You don’t understand why a woman would want to be a leader in their own right? How about to strive to create a world of equality and equal opportunity for all people? By claiming that these roles create a lot of pressure that women are unable to take on, you are again reinforcing the harmful and ignorant stereotype that women are not as capable as their male counterparts (aka the reason we all need feminism).

“I am not a feminist, and that is OK. I do not want the power that men are assumed to have, and that is OK. I want to be a mom who takes care of her children and doesn’t miss out on their lives. And that is OK.”

None of these things are OK. By claiming that you aren’t a feminist, you are ignorantly ignoring the plight of all of the men and women who are not as privileged as you. Women represent 51 percent of the world’s population, and we have a strong voice that should be represented socially, politically and economically. An empowered woman is able to care for her family, pursue her career and be able to do both simultaneously if she chooses. Choosing to not care for your children as a homemaker and instead caring for your children by working to provide them through a career is not any less noble. Yes, you may not see your kids 24/7, but as a woman, should I be vilified for choosing to work to provide for my children instead of being a stay-at-home parent like so many of my male counterparts are able to do?

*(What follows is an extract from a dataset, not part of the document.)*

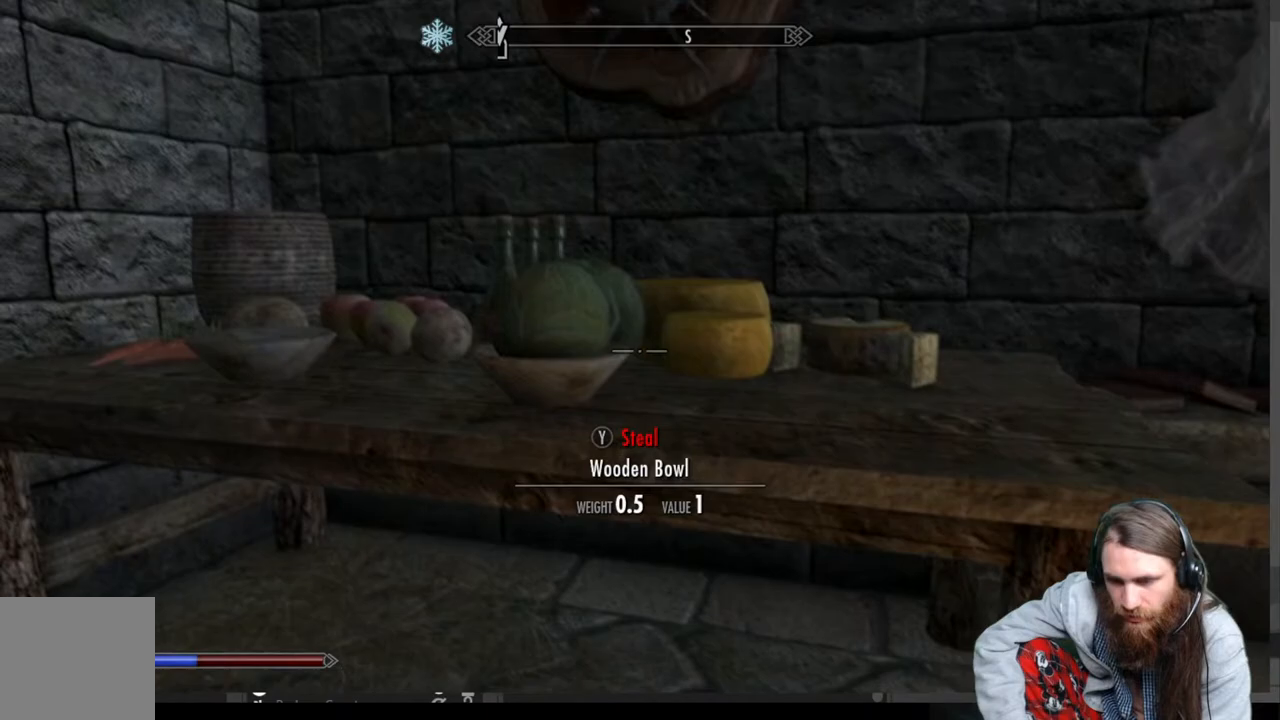
{"buttons": [], "left_stick": "left", "right_stick": "center", "events": [[17, "left_stick", "center"], [200, "left_stick", "up"], [350, "left_stick", "center"], [417, "left_stick", "left"]]}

You act as if the feminist movement only cares about "free the nipple" and Hilary Clinton, but it also draws attention to the atrocities inflicted upon women in countries other than America. You also neglect the fact that feminism works to liberate men who are confined by damaging gender roles and the bounds of our hetero-normative society. Feminism works to end the practice of child brides, genital mutilation and the overall oppression of women internationally. Just because you are privileged and do not necessarily experience this, there is an overwhelming percentage of women that are not allowed to go to school or have proper menstrual sanitation. So no, it is no OK to not be a feminist and no, you do not understand it. There is no room for compromising with your willful ignorance. You aren’t a feminist, and that is not OK.